Two Republicans, former Middletown Town Councilwoman Terri Flynn and Marine veteran Gerry Leonard, also made the ballot, but whoever wins the Democratic nomination will be the overwhelming favorite in this solidly blue district.
Attorneys General
● NC-AG, NC-08: Far-right Rep. Dan Bishop acknowledged to Politico that he was "more likely" to run for attorney general than try to lead the nihilistic Freedom Caucus in the next Congress, though the Republican explicitly said he wasn't ruling out the latter idea. Bishop, whom Axios first reported was interested in a statewide run in early May, added there were undefined "hurdles to clear" before he'd decide whether to run to succeed Democratic gubernatorial candidate Josh Stein. The only Republican currently seeking this post is former state Rep. Tom Murry.
Mayors and County Leaders
● Nashville, TN Mayor: Jim Gingrich, who is the former chief operating officer of the global asset management giant AllianceBernstein, announced Monday that he was suspending his campaign in the crowded Aug. 3 nonpartisan primary. Gingrich, whose $2 million loan helped him outspent his many rivals, seemed to acknowledge that his ad campaign wasn't working when he said he was leaving the race after "consultation with the electoral data available." He added that he wanted to give voters time to "rally behind another candidate," though he didn't endorse anyone.
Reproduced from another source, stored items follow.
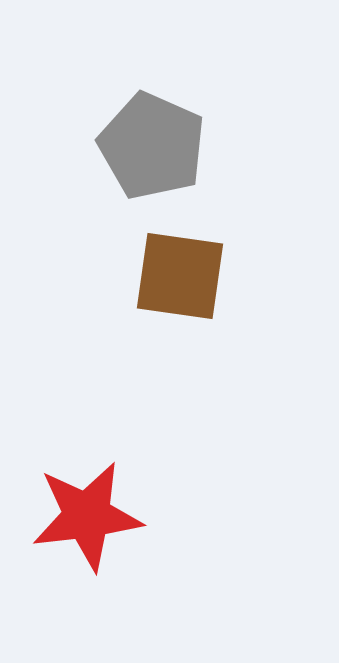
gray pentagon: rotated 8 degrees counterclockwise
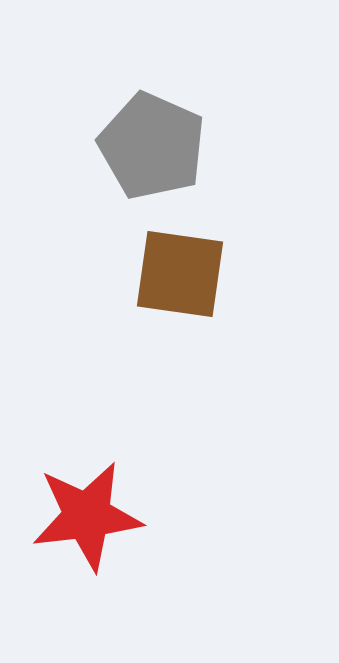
brown square: moved 2 px up
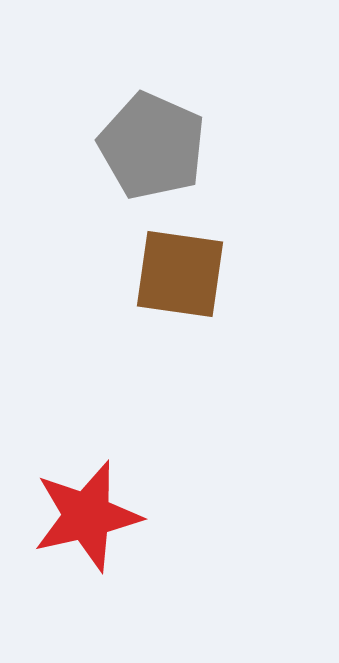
red star: rotated 6 degrees counterclockwise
● San Francisco, CA Mayor: The San Francisco Standard reports that Daniel Lurie, who is the founder of an anti-poverty nonprofit and a Levi Strauss heir, has decided to take on Mayor London Breed in next year's instant-runoff election, though he has not yet said anything publicly yet. Lurie, whom Inside Elections' Jacob Rubashkin notes is a first cousin once removed of New York Rep. Dan Goldman, would join Supervisor Ahsha Safaí in this nonpartisan race; the Standard also relays that there's speculation that another supervisor, Aaron Peskin, could run as well.